= Required actions =
1. Answer these questions about the tweet-analysis notebook:
(a) Which CSV file is loaded into the data frame?
(b) How many tweets carry the cyberbullying type "religion"?
(c) What name is given to the regular expression inside the cleaning function?
2. Print the portion of the tweet-analysis notebook from "clean_text = re.sub(TEXT_CLEANING_RE, '" to "word in nltk.word_tokenize(clean_text)", unchanged.

In [1]:
import pandas as pd
import nltk
from nltk.corpus import stopwords
stopwords = nltk.corpus.stopwords.words('english')
import spacy
import re
import matplotlib.pyplot as plt
from wordcloud import WordCloud

In [2]:
# Data Exploration and Preprocessing/Preparation

In [3]:
df = pd.read_csv('cyberbullying_tweets.csv')

In [4]:
df.head()

Unnamed: 0,tweet_text,cyberbullying_type
0,"In other words #katandandre, your food was cra...",not_cyberbullying
1,Why is #aussietv so white? #MKR #theblock #ImA...,not_cyberbullying
2,@XochitlSuckkks a classy whore? Or more red ve...,not_cyberbullying
3,"@Jason_Gio meh. :P thanks for the heads up, b...",not_cyberbullying
4,@RudhoeEnglish This is an ISIS account pretend...,not_cyberbullying


In [5]:
df.cyberbullying_type.value_counts()

religion               7998
age                    7992
gender                 7973
ethnicity              7961
not_cyberbullying      7945
other_cyberbullying    7823
Name: cyberbullying_type, dtype: int64

In [6]:
'''Function to clean the tweets for futher analyses'''
def clean_tweet(tweet):
    TEXT_CLEANING_RE = "@\S+|https?:\S+|http?:\S|[^A-Za-z0-9]+"
    stopwords.extend(['rt', 'mkr', 'didn', 'bc', 'n', 'm', 'im', 'll', 'y', 
                      've', 'u', 'ur', 'don', 't', 's'])
    clean_text = re.sub(TEXT_CLEANING_RE, ' ', tweet)
    clean_text = clean_text.lower()
    clean_text = ' '.join([word for word in nltk.word_tokenize(clean_text)

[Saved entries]
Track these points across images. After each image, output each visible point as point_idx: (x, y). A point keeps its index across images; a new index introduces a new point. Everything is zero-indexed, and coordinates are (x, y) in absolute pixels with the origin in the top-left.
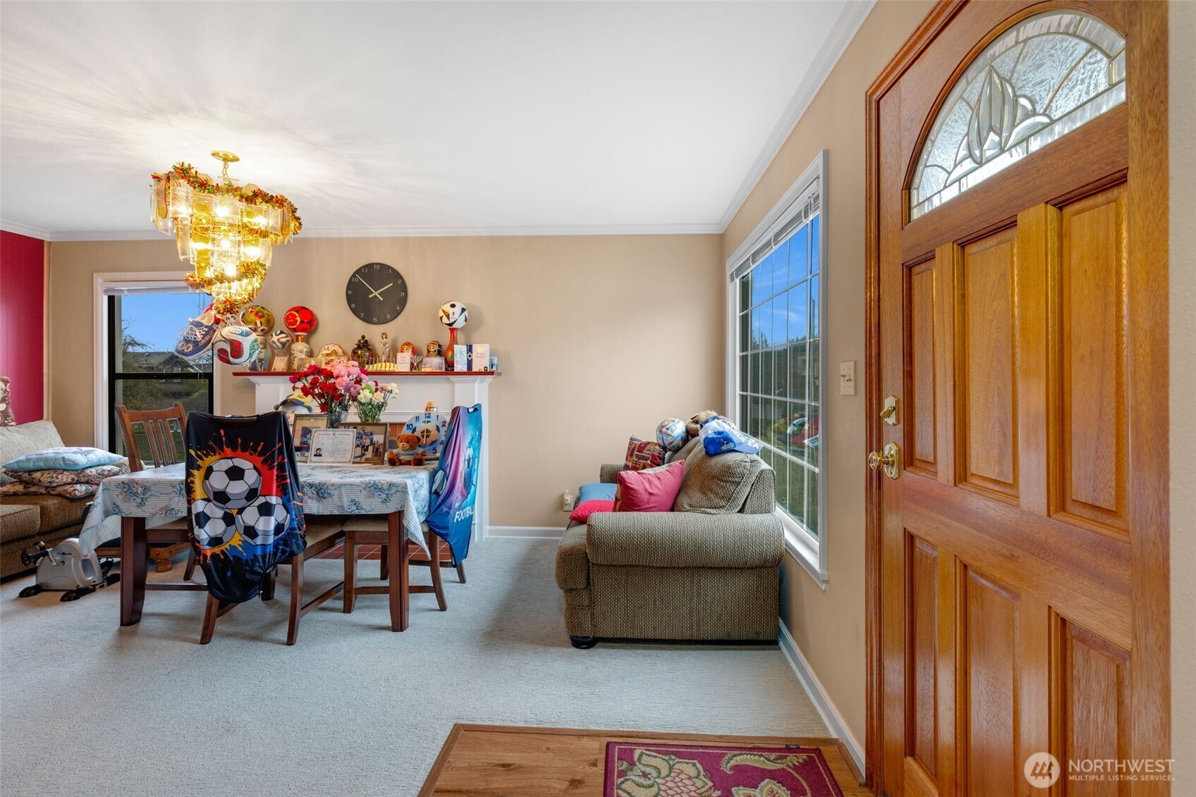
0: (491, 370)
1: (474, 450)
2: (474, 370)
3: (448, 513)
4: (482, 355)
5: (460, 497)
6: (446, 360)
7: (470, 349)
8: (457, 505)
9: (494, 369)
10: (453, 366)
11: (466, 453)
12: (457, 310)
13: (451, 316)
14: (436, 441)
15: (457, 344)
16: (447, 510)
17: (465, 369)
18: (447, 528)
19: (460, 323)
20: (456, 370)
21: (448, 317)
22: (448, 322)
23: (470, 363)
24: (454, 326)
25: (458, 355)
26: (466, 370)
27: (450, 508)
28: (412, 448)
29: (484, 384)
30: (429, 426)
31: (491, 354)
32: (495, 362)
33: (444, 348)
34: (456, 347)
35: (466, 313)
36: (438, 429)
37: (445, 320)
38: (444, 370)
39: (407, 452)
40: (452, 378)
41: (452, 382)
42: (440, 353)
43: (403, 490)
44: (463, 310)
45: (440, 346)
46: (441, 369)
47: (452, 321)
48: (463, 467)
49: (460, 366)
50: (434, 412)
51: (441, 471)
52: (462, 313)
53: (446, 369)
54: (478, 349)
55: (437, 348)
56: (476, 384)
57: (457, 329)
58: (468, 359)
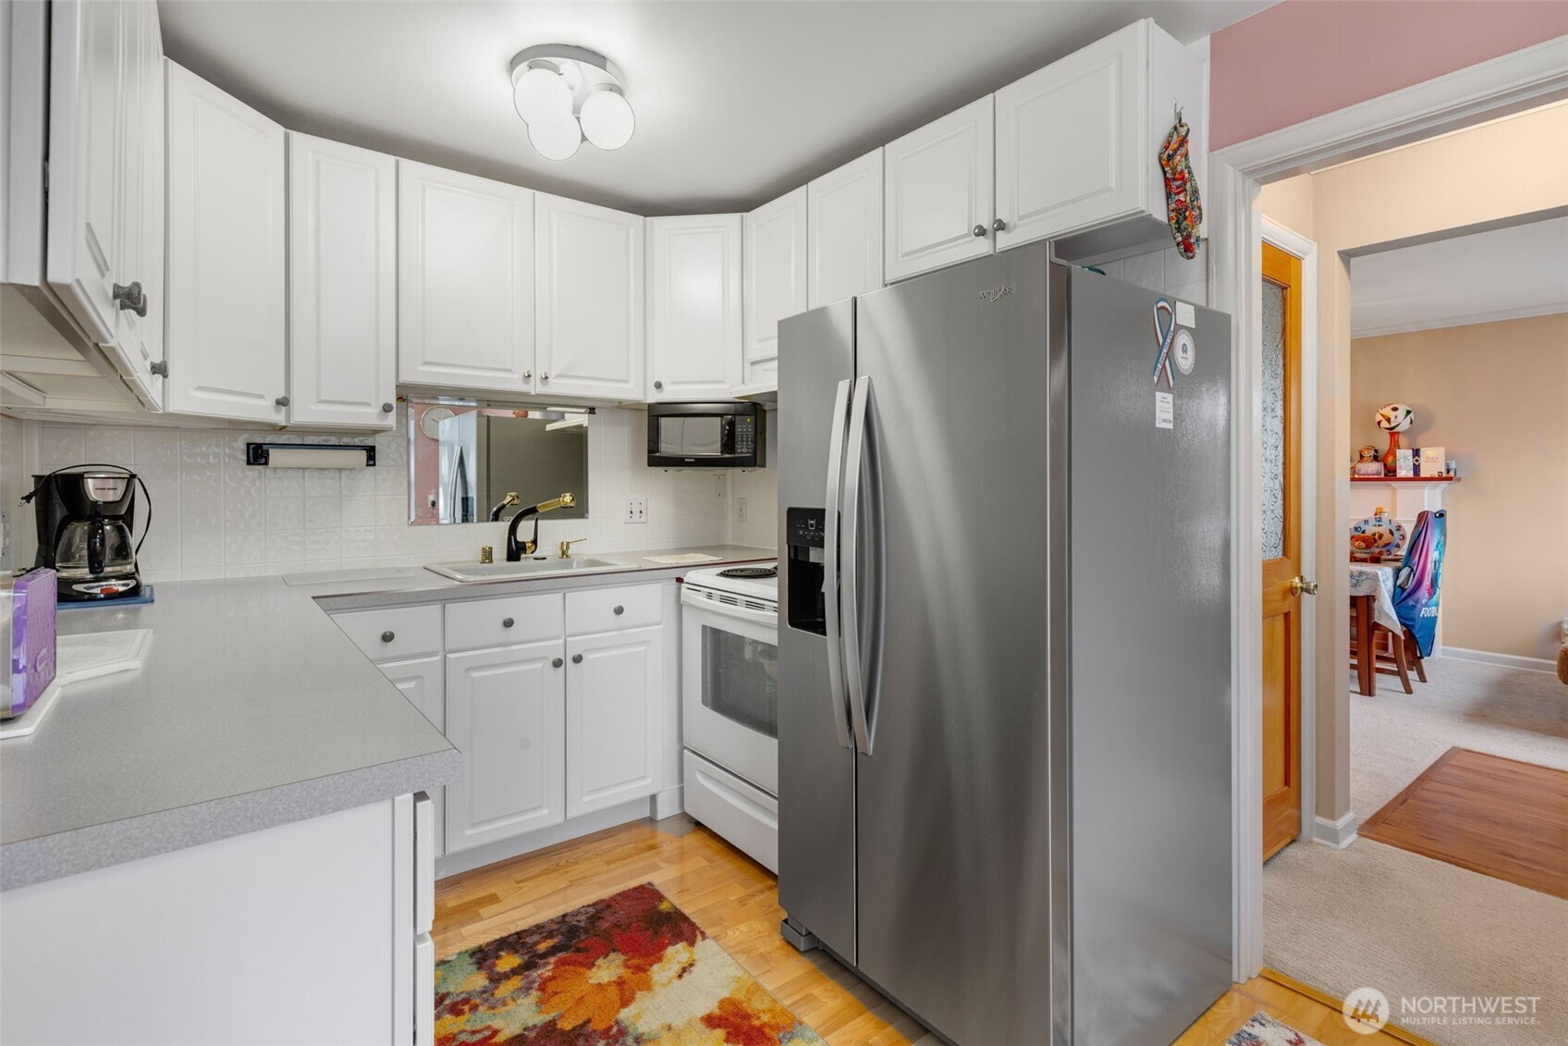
0: (1448, 476)
1: (1440, 554)
2: (1422, 475)
3: (1414, 607)
4: (1434, 460)
5: (1427, 595)
6: (1385, 465)
7: (1416, 453)
8: (1424, 601)
9: (1452, 474)
10: (1395, 471)
11: (1434, 555)
12: (1402, 413)
13: (1392, 419)
14: (1390, 543)
15: (1399, 448)
16: (1413, 603)
17: (1411, 474)
18: (1414, 620)
19: (1404, 425)
20: (1398, 476)
21: (1389, 420)
22: (1388, 426)
23: (1416, 469)
24: (1396, 430)
25: (1402, 460)
26: (1412, 476)
27: (1417, 602)
28: (1368, 547)
29: (1437, 491)
30: (1380, 530)
31: (1446, 459)
32: (1453, 466)
33: (1381, 454)
34: (1399, 452)
35: (1411, 415)
36: (1391, 532)
37: (1385, 424)
38: (1383, 476)
39: (1364, 551)
40: (1394, 484)
41: (1393, 488)
42: (1376, 458)
43: (1375, 578)
44: (1408, 412)
45: (1376, 451)
46: (1380, 474)
47: (1393, 425)
48: (1430, 566)
49: (1404, 470)
50: (1385, 517)
51: (1407, 568)
52: (1406, 416)
53: (1385, 475)
54: (1426, 452)
55: (1373, 453)
56: (1426, 491)
57: (1398, 433)
58: (1414, 464)
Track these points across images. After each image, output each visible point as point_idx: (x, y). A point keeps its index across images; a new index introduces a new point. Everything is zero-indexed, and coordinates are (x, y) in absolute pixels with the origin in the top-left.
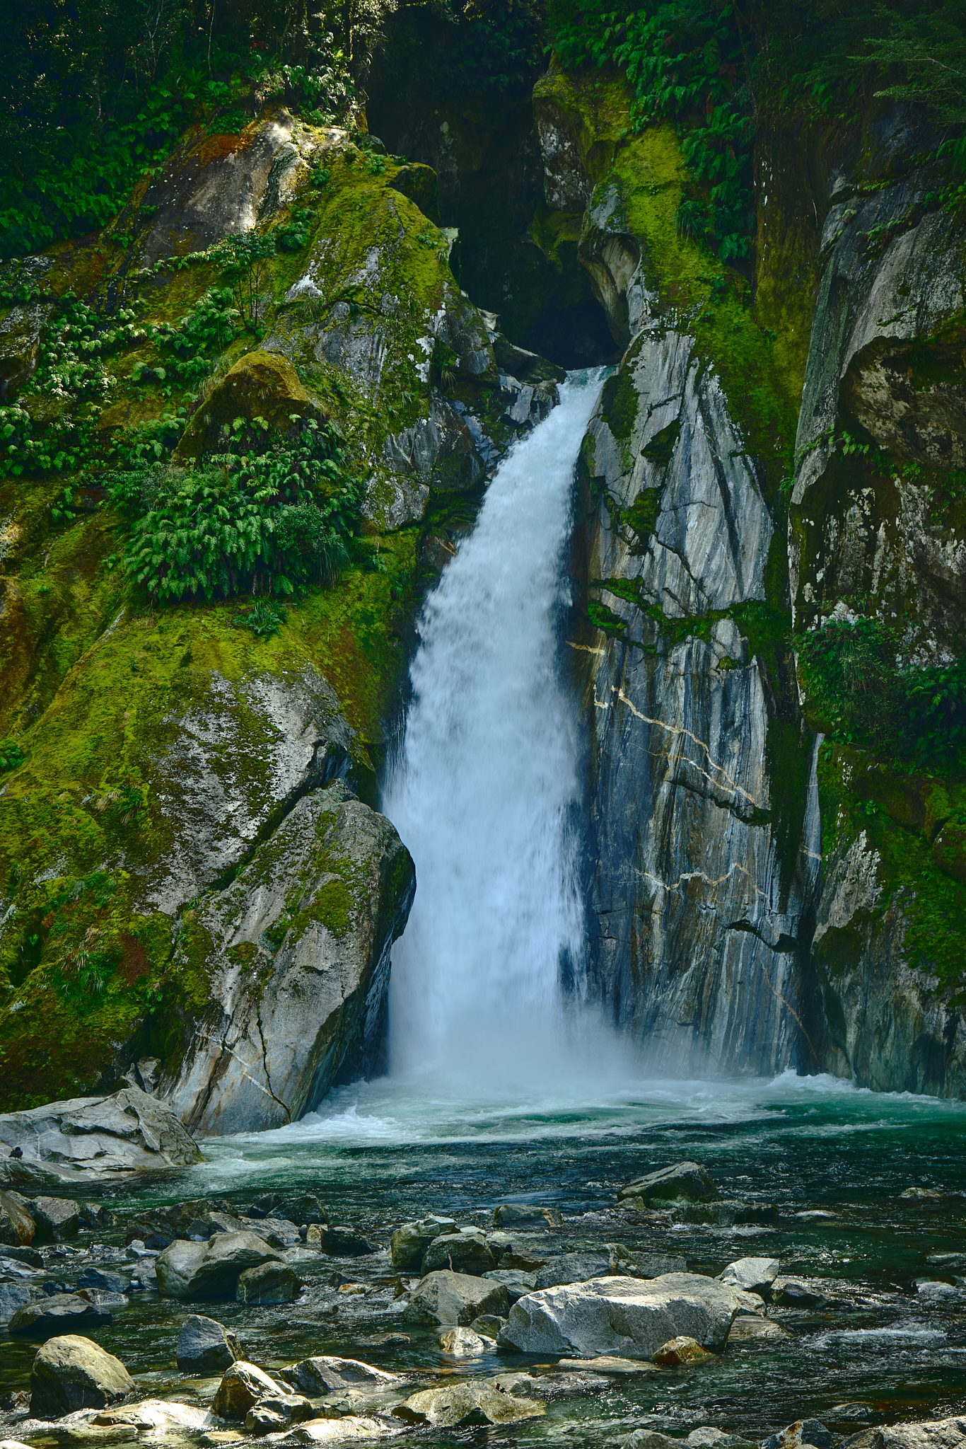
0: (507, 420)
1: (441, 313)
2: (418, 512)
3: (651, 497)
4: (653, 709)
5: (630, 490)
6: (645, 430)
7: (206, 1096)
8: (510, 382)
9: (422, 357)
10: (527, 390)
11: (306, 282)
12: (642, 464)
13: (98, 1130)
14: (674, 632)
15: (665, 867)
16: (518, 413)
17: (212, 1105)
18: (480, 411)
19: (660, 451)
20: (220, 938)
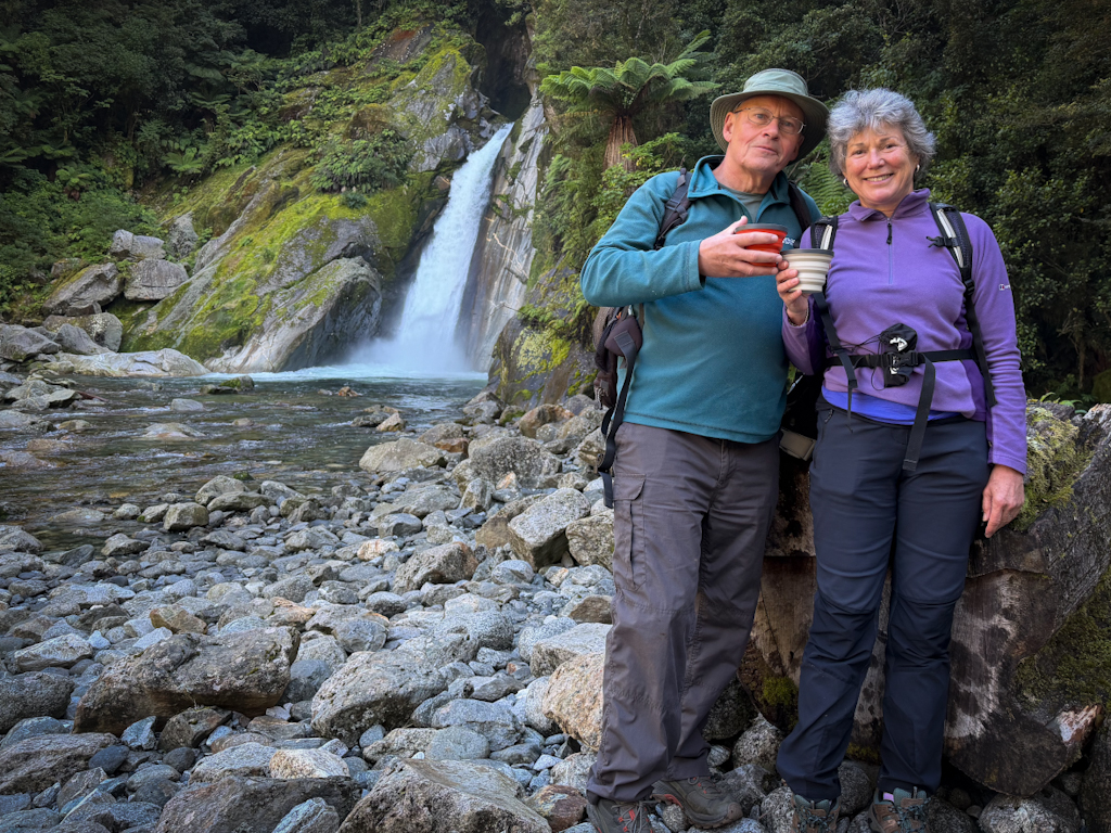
0: (480, 136)
1: (462, 96)
2: (434, 167)
3: (520, 164)
4: (504, 243)
5: (513, 162)
6: (522, 140)
7: (246, 360)
8: (484, 123)
9: (448, 111)
10: (489, 125)
11: (413, 82)
12: (518, 153)
13: (144, 361)
14: (516, 214)
15: (497, 300)
16: (483, 134)
17: (247, 364)
18: (471, 132)
19: (524, 149)
20: (276, 305)
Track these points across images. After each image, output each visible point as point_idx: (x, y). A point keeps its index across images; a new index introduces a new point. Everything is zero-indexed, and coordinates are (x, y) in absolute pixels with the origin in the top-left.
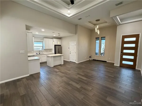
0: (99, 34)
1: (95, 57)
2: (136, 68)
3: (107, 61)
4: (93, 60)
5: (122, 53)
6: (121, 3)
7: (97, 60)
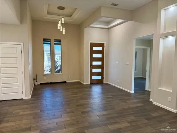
0: (64, 33)
1: (45, 78)
2: (104, 82)
3: (67, 81)
4: (41, 84)
5: (91, 66)
6: (116, 5)
7: (49, 82)
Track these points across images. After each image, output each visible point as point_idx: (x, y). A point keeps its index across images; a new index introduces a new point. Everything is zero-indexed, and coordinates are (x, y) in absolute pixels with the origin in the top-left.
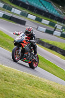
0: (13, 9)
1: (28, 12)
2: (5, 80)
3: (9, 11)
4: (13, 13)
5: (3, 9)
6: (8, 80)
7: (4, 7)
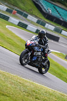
0: (47, 24)
1: (62, 28)
2: (36, 98)
3: (43, 27)
4: (47, 29)
5: (37, 24)
6: (39, 98)
7: (38, 22)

= Answers provided =
1.
(a) cyberbullying_tweets.csv
(b) 7998
(c) TEXT_CLEANING_RE

2.
clean_text = re.sub(TEXT_CLEANING_RE, ' ', tweet)
    clean_text = clean_text.lower()
    clean_text = ' '.join([word for word in nltk.word_tokenize(clean_text)